Modeling in the Zebrafish.
We can do similar modeling in zebrafish using the Tol2 system. In zebrafish there is one ortholog for the COL6A1. The col6a1 zebrafish gene has 55% sequence identity and 70% sequence similarity to humans. Like the work in the C. elegans nematode, we can remove the native gene and look for functional consequences. CRISPR techniques are used to create a knockout by inserting a stop codon early in the gene. If designed right, this results in loss of all expression for col6a1. Next we can measure the functional consequence of the gene knock-out by first trying to see if the animal can be made homozygous. If it is not lethal, the animal can be screened by a battery of assays to determine if a functional defect exists. Finding either lethality as homozygote, or observing a functional defect, allows testing for capacity of human COL6A1 cDNA to rescue function. A gene insertion approach using Tol2 is used to bring in the cDNA with an appropriate tissue-specific promoter. Rescue of function in specific tissues, for instance with the use of the 195 bp unc45b promoter for skeletal muscle expression (PMID: 27295336), will help elucidate the important roles of COL6A1 in dystrophy diseases.
The pseudoexon insertion defect seen in COL6A1 is a dominant negative variation. So, when a single copy of this gene is brought into the animal, it will have the capacity to suppress the activity of the unmodified copy of the gene. By inserting the cDNA with the patient into a safe harbor site we create a pseudo heterozygote. The dosage of the cDNA comes from two chromosomal positions while the wildtype locus provides expression of two copies of the normal gene. If the cDNA is dominant negative on its effect on the zebrafish gene, then defect of gene function will manifest.

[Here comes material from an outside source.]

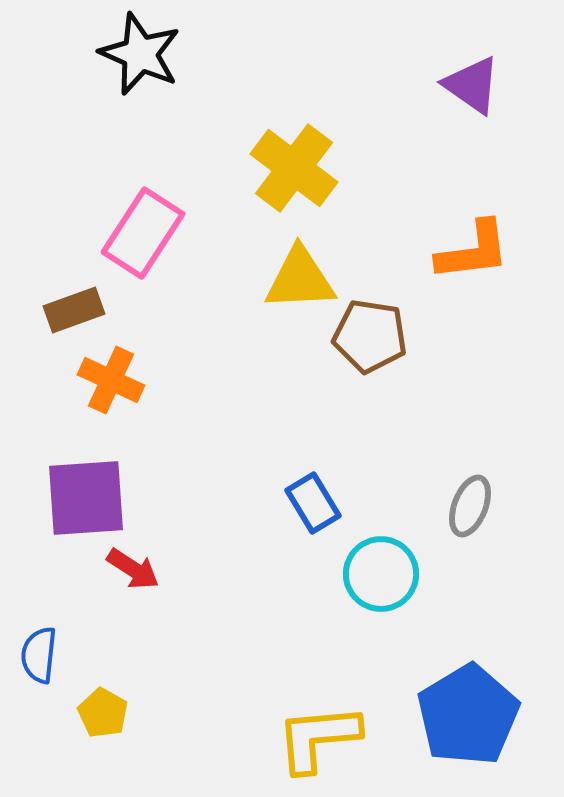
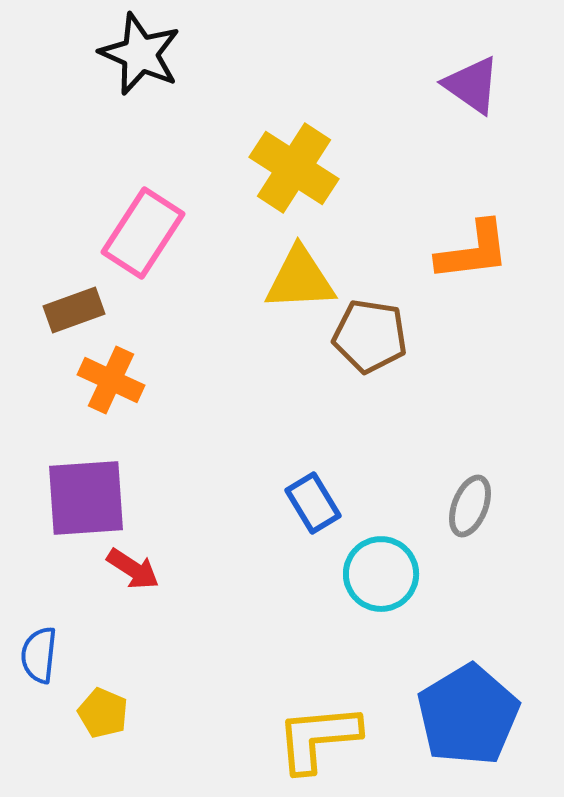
yellow cross: rotated 4 degrees counterclockwise
yellow pentagon: rotated 6 degrees counterclockwise
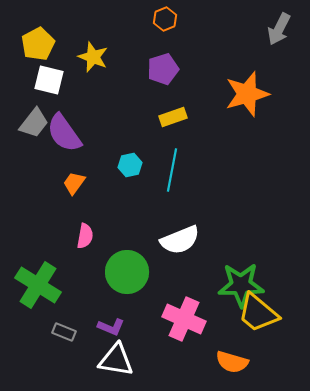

Recap of Splice defect Modeling in Animal Models
In summary, the ability to model splice variants is done from a cDNA level. A modified cDNA rescue construct containing the human gene of interest is designed in three forms:
Positive Control (blue): The humanized wildtype cDNA provides a reference of the normal gene seen in healthy individuals.

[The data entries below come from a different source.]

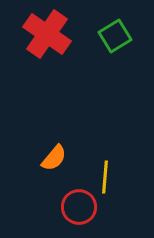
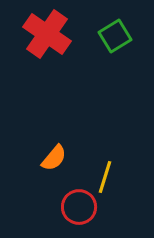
yellow line: rotated 12 degrees clockwise
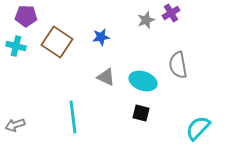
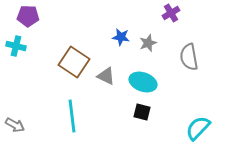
purple pentagon: moved 2 px right
gray star: moved 2 px right, 23 px down
blue star: moved 20 px right; rotated 18 degrees clockwise
brown square: moved 17 px right, 20 px down
gray semicircle: moved 11 px right, 8 px up
gray triangle: moved 1 px up
cyan ellipse: moved 1 px down
black square: moved 1 px right, 1 px up
cyan line: moved 1 px left, 1 px up
gray arrow: rotated 132 degrees counterclockwise
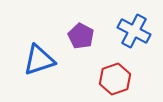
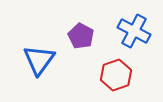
blue triangle: rotated 36 degrees counterclockwise
red hexagon: moved 1 px right, 4 px up
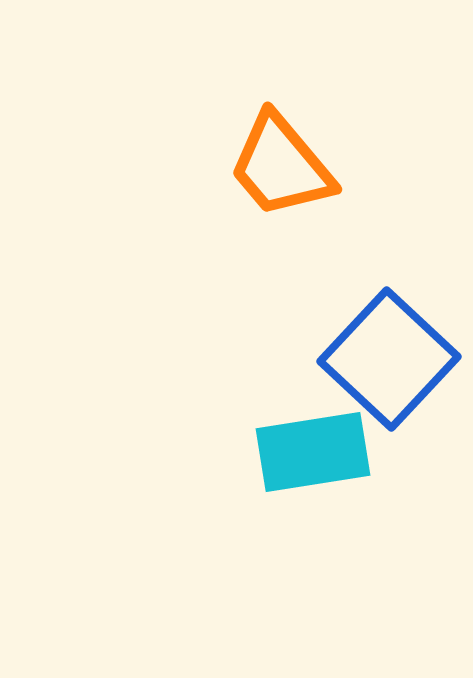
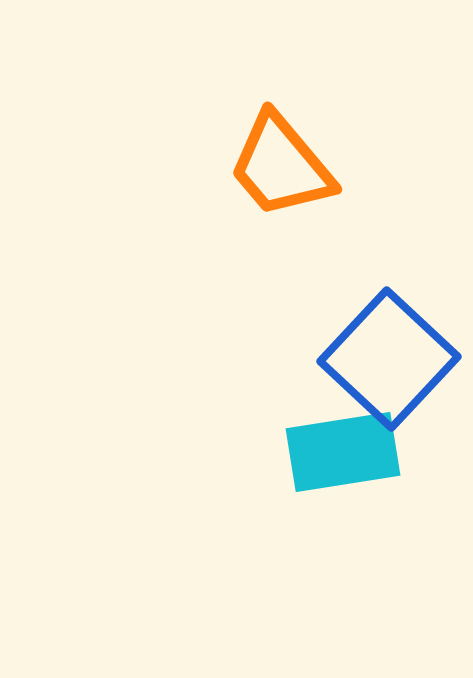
cyan rectangle: moved 30 px right
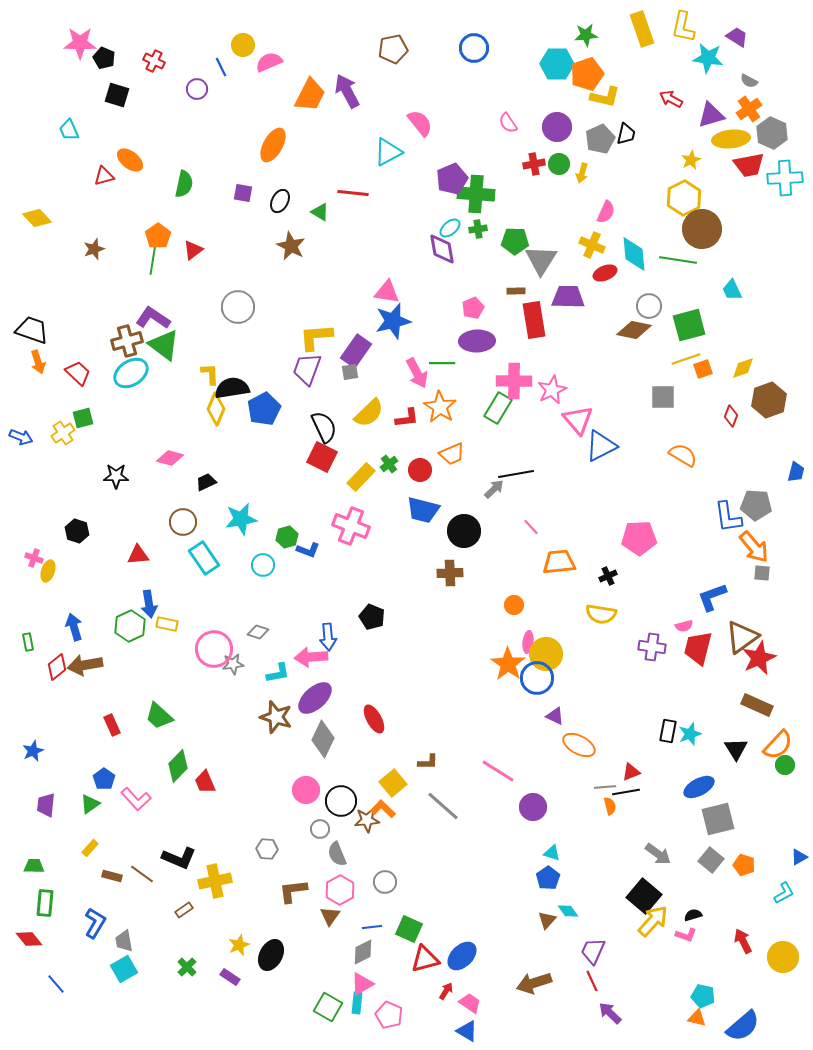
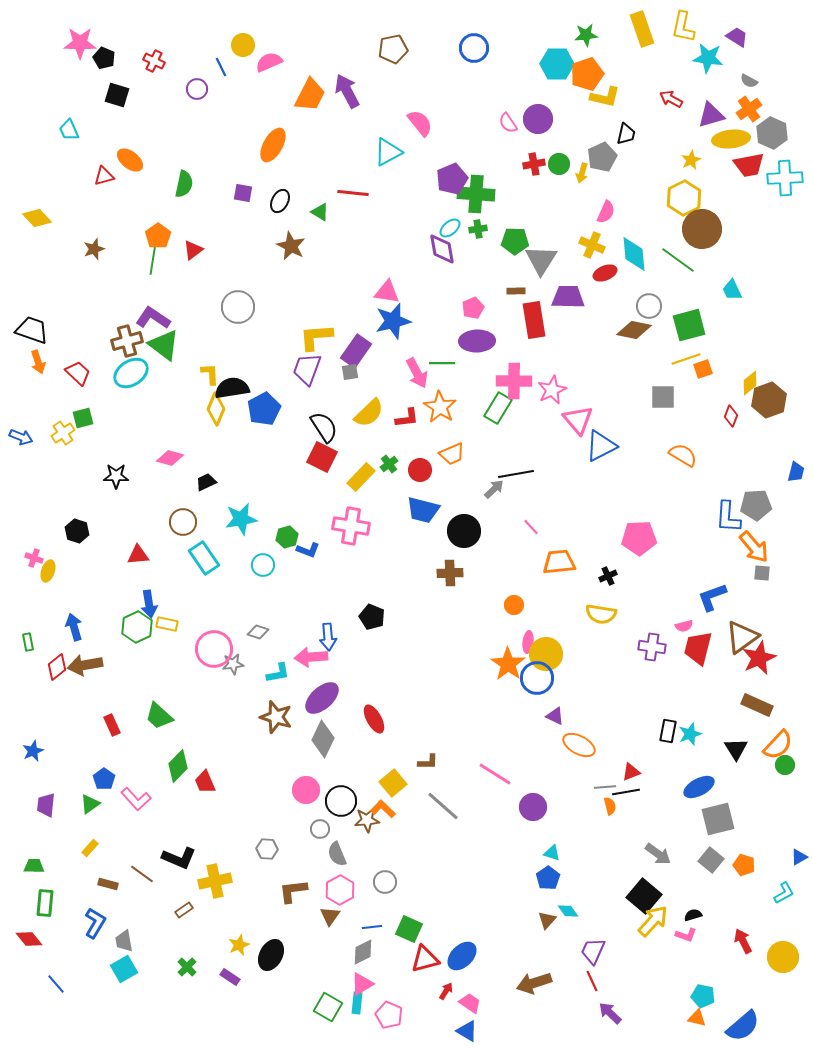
purple circle at (557, 127): moved 19 px left, 8 px up
gray pentagon at (600, 139): moved 2 px right, 18 px down
green line at (678, 260): rotated 27 degrees clockwise
yellow diamond at (743, 368): moved 7 px right, 15 px down; rotated 20 degrees counterclockwise
black semicircle at (324, 427): rotated 8 degrees counterclockwise
gray pentagon at (756, 505): rotated 8 degrees counterclockwise
blue L-shape at (728, 517): rotated 12 degrees clockwise
pink cross at (351, 526): rotated 12 degrees counterclockwise
green hexagon at (130, 626): moved 7 px right, 1 px down
purple ellipse at (315, 698): moved 7 px right
pink line at (498, 771): moved 3 px left, 3 px down
brown rectangle at (112, 876): moved 4 px left, 8 px down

Negative Control (red): A knockout deletion of the animal’s gene provides reference for full loss of function of the gene.
Test (yellow): A variant is tested for its functional activity. A range of activities is expected and depends on the pathogenic variant’s mechanistic role in disease pathology. It may be a dominant negative that creates a pathology worse than the loss of function allele because it binds to and causes bad behavior from the remaining good copy of the gene. Alternatively, the variant may cause loss of function. This will be either recessive and manifest as a homozygous, or it will be dominant and manifest by haploinsufficiency as a heterozygote. Finally, the variant of interest may cause a gain of function, which is typically manifest only the heterozygote.